EXERCISE DESCRIPTION:
Every line of the listing below should be written out exactly, minus its pictures.

═════ DATA FOR THIS EXERCISE

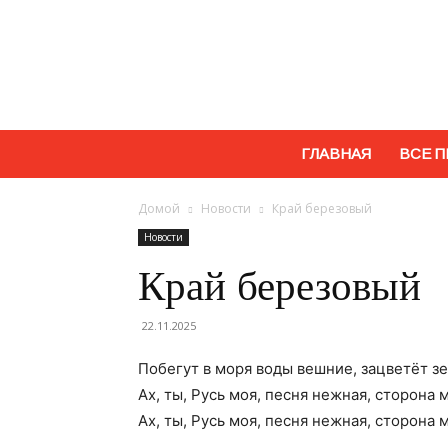
ГЛАВНАЯ
ВСЕ П
Домой
Новости
Край березовый
Новости
Край березовый
22.11.2025
Побегут в моря воды вешние, зацветёт зе
Ах, ты, Русь моя, песня нежная, сторона 
Ах, ты, Русь моя, песня нежная, сторона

══════════

FINISHED EXERCISE:
ГЛАВНАЯ
ВСЕ П
Домой
Новости
Край березовый
Новости
Край березовый
22.11.2025
Побегут в моря воды вешние, зацветёт зе
Ах, ты, Русь моя, песня нежная, сторона 
Ах, ты, Русь моя, песня нежная, сторона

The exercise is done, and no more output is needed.